November 17, 1736

1736 November 17 (Wednesday).  Attended to various Business a.m. and made divers Visits.  N.B. Talk of Sister Willards marrying one Mr. Reas of Philadelphia.  I dined at Brother Samuels.  After Dinner I went in to Mr. Pierponts.  <Several words crossed out.>  I determined to Say Nothing to Mrs. H______ of the weighty Matter under Consideration whilst She remains in So ill a state of Health, but She entered upon it her Self and discover’d to me that She had the most maturely considered things, and they were Still darker to her.  She thanked me for the respect I had Shewed her and their Family, but was now settled and determined etc.  Upon my requesting She would wave a final determination, she replyed that she had done so already; that she thought it was now high time to put an End to the whole affair, and therefore prayed me to withdraw my offers to her and Spare my Visits upon such Head, for that she was Sure it would be utterly in Vain: That this proceeded from no influence of any Body else: That She had no Eye to any Future Prospects; and if it Should so happen that She Should be less happy in any other match, yet She Should not have so clear a Conscience if She accepted of my Proposals, whilst things appeared to her mind as they do.  I went down to drink a Dish of Tea with Madam Pierpont and Mrs.
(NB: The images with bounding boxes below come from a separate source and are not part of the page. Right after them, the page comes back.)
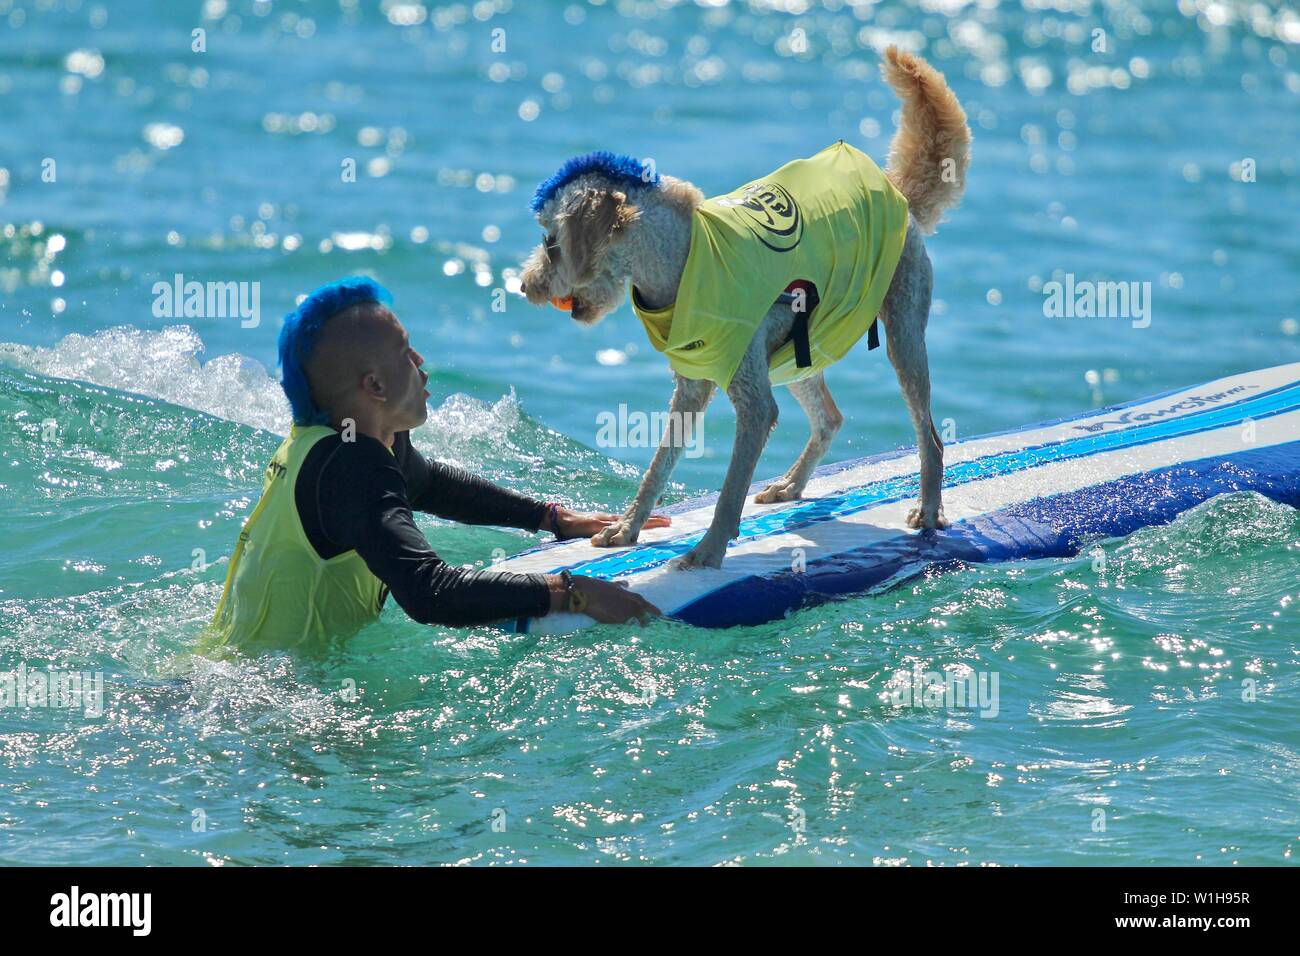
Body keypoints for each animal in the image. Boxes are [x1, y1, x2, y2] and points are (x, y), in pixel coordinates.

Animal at [517, 48, 967, 567]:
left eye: (550, 242)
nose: (525, 285)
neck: (684, 261)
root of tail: (898, 192)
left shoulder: (754, 402)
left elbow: (731, 488)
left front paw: (706, 552)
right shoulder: (691, 388)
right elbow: (658, 466)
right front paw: (626, 530)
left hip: (902, 334)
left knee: (930, 437)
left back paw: (928, 510)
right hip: (798, 354)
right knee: (830, 417)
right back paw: (791, 485)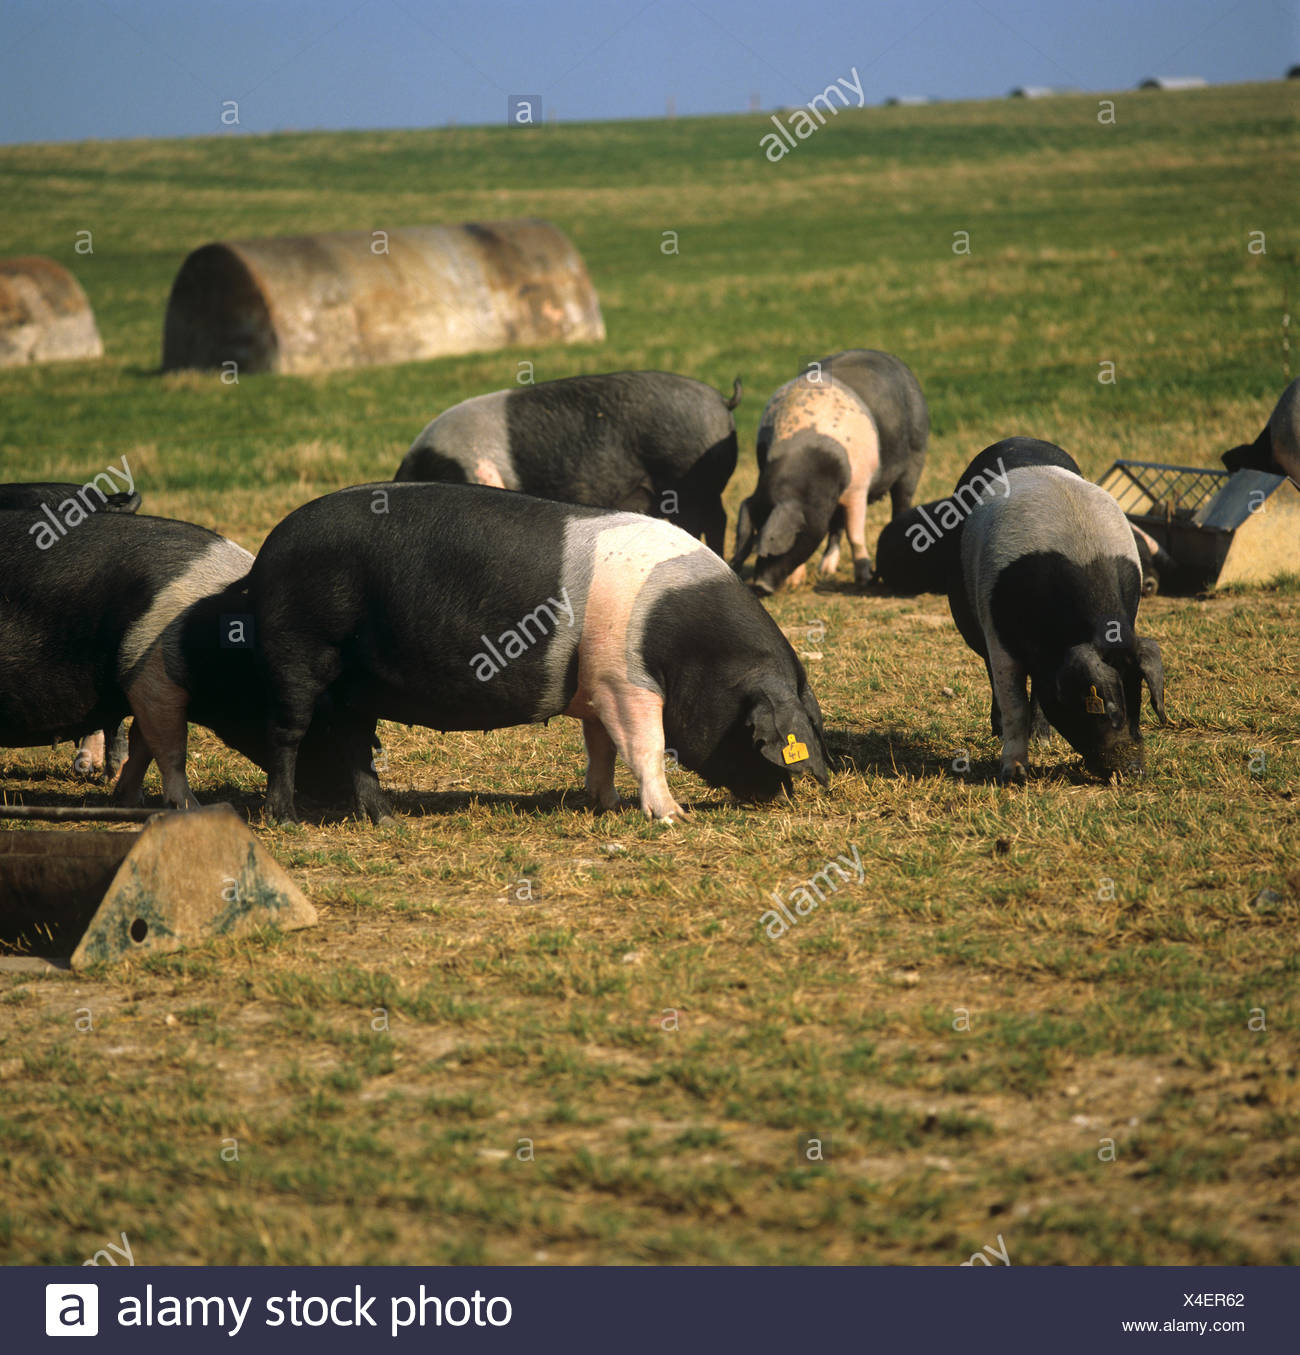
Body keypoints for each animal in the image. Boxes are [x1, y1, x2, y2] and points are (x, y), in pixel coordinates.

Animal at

Elizabeth Pierce and after Tea I had a private Minute with Madam who told me She was heartily Sorry to find her Kinswoman so resolutely determined to refuse me etc.: gave me her hearty wishes that I might have other and better Success otherwhere, prayed it might not break my Friendship at the House etc.: Upon which I returned to Mrs. H______ who continued the above mentioned strain — would return me (how much soever against my inclination) a little present I had made her, and which (she said) no Eye besides had Seen.  I was much put to’t to conduct my self with Decency, but I was obliged to undergo my Affliction, and thus with my best regards to her I took my final Leave.  Returned to Brother Elias’s and Supped and lodged there.  Thus have I been labouring and toiling at the Corn fields for divers Months, have ploughed with one Heifer after another, and watched all opportunitys and improved all advantages to benefit my Cause, having Spared nor Cost nor Pains, but now when the Time is Come when I might expect a joyful Harvest, <word crossed out> I have no Crop; instead thereof I find nothing by a Sign.  Mr. Pierpont kept the Sign of the Corn-Fields.